- _Supplied material_:
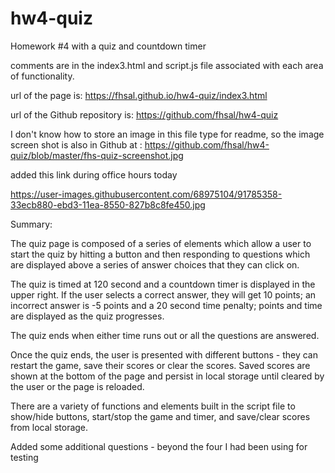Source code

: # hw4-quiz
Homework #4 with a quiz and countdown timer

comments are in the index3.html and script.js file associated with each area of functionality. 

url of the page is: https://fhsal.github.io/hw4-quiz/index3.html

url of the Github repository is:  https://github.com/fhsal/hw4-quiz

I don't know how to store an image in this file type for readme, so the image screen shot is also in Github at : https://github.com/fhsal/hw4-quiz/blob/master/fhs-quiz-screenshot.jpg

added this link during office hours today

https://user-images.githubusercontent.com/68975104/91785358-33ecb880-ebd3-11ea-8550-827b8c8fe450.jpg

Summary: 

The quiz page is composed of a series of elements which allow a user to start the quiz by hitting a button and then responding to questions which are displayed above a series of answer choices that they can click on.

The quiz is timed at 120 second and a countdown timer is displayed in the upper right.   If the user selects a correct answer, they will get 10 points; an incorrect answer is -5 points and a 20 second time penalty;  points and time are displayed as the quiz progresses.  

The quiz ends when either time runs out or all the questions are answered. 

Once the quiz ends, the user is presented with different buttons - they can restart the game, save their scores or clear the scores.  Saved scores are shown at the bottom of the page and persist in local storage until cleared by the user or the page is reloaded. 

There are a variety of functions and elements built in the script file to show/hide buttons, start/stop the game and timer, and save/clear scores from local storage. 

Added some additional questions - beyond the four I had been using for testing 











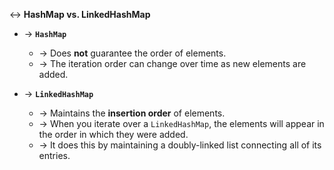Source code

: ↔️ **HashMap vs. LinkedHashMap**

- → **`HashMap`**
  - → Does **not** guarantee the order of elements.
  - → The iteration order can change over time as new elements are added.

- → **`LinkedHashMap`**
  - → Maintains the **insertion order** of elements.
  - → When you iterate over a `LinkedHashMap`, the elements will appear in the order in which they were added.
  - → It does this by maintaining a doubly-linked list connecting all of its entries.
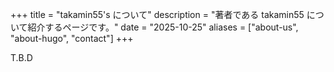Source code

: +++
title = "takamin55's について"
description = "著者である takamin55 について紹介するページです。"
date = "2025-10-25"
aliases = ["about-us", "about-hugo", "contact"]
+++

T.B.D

- _Work instruction_: For each line of the material that includes the word "over", make a copy.

- _Task answer_:
  - → The iteration order can change over time as new elements are added.
  - → When you iterate over a `LinkedHashMap`, the elements will appear in the order in which they were added.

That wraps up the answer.